The need for corps reform was another big issue for the Army secretary. Talking about independent project review proposals floating about in Congress, Woodley suggested that such a process "ought to be undertaken with full federal expense."

Rejecting proposals that call for the corps to conduct feasibility studies, environmental impact assessments and cost estimates before an independent panel weighs in, Woodley called for a dynamic process that allows review at every stage of the project planning process.

Woodley also took a direct swing at legislative proposals that call for review of all controversial corps projects, prompting laughs from the audience when he asked whether anyone has ever heard of a corps project that is not controversial.

"We should be looking for a modern concept of independent review, 21st century review," he said.

Woodley also spoke, somewhat incredulously, about the concept of annual funding of water resources projects through appropriations.

"Do you know of any other institution responsible for any kind of construction that treats the decision to build a 10 year project as 10 discreet decisions independently arrived at to build this year’s portion?" Woodley asked. "Why? Because it’s silly."

"But that is exactly how I have discovered three years ago the corps is funded for water resources development, which I think is a flaw," he added.

Woodley takes on WRDA

Woodley also talked yesterday about some of his concerns and hopes for the Water Resources Development Act, stalled in Congress since 2000.

The White House last outlined its views on WRDA in a September 2006 letter penned by Woodley and sent to the chairmen of the House Transportation and Infrastructure Committee and the Senate Environment and Public Works Committee. Woodley said he was told last week that the views expressed in that letter remain current as of yesterday (E&E Daily <http://www.eenews.net/EEDaily/2006/09/25/archive/2/ > , Sept 26, 2006).

While the letter predominantly focuses on the Bush administration’s concerns about the high pricetag of the bill, Woodley explained that the White House is more interested in the sorts of projects that make it into WRDA.

"Our concern is in part cost, but it is more profoundly about the type of project that is going forward," Woodley said. "Many of the authorizations either are for projects that do not have approved feasibility-level studies or are essentially environmental infrastructure-type projects intended to aid localities."

Such water quality projects, which could include sewage or drinking water treatment plans, tend to feature prominently in the House version of the WRDA bill and were speculated to have held up conference negotiations in 2006.

» Data lines
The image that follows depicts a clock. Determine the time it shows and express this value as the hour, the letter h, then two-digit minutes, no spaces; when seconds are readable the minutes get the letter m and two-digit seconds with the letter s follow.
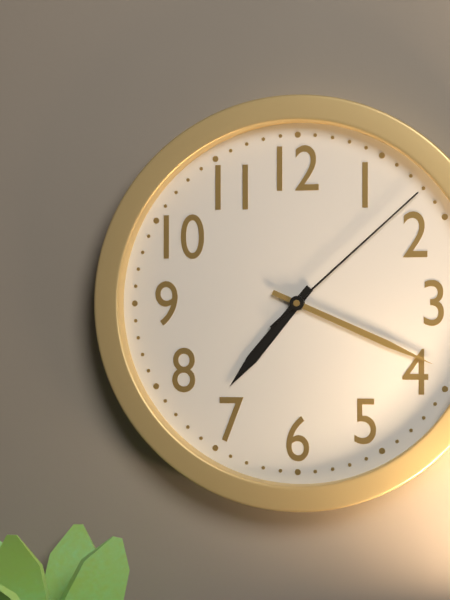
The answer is 7h19m08s
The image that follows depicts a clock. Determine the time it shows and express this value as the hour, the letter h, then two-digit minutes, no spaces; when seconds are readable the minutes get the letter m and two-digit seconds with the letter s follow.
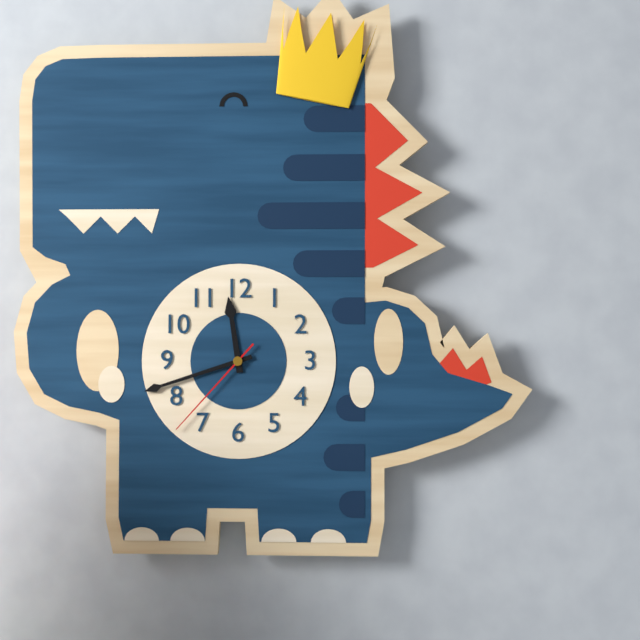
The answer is 11h42m37s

» Exercise task A
List the three things that, under the proposals Woodley rejects in the passage on corps reform and WRDA, the corps would conduct before an independent panel weighs in.
» Exercise task B
Write the next part of the passage on corps reform and WRDA, picking up after its final sentence.
The lines that come after the passage on corps reform and WRDA are separate material.

» Output A
- Feasibility studies
- Environmental impact assessments
- Cost estimates

» Output B
"We do feel there is a place for that at some level in the federal government, but it really ought to be managed by the Environmental Protection Agency," Woodley said. "When it is put into under the corps, which is an engineering and construction agency, it isn’t a good fit."

When asked whether he was confident that the House would take the White House concerns to heart when crafting WRDA 2007, Woodley said he was "cautiously optimistic." He has met with T&I Water Resources Subcommittee Chairwoman Eddie Bernice Johnson (D-Texas), who indicated that she was interested in working closely with the administration.

But Johnson had a somewhat different take on her priorities. While she confirmed having met with Woodley and expressed interest in working with him, she said the House focus on environmental infrastructure needs to stay.

"All we can do is respond to the needs of this nation," Johnson said in an interview yesterday. "We have to do something about our aging infrastructure, we have to protect clean water, and I don’t know what other way we can do it."

Woodley also talked about the need for a watershed approach to corps projects, echoing comments made Monday by Army Corps commander Lt. Gen. Carl Strock. He proposed creating interstate compacts or regional planning groups that would bring together leaders from all the jurisdictions to "balance these conflicting issues and to establish priorities."

While such a step would require authority from Congress, Woodley pointed out that the 2006 appropriations provided the agency with limited authority to do just that in some areas.

"I think that this would be a very interesting answer to some of these problems of how everything in water policy is so fragmented and how agencies are too turf conscious," Woodley said.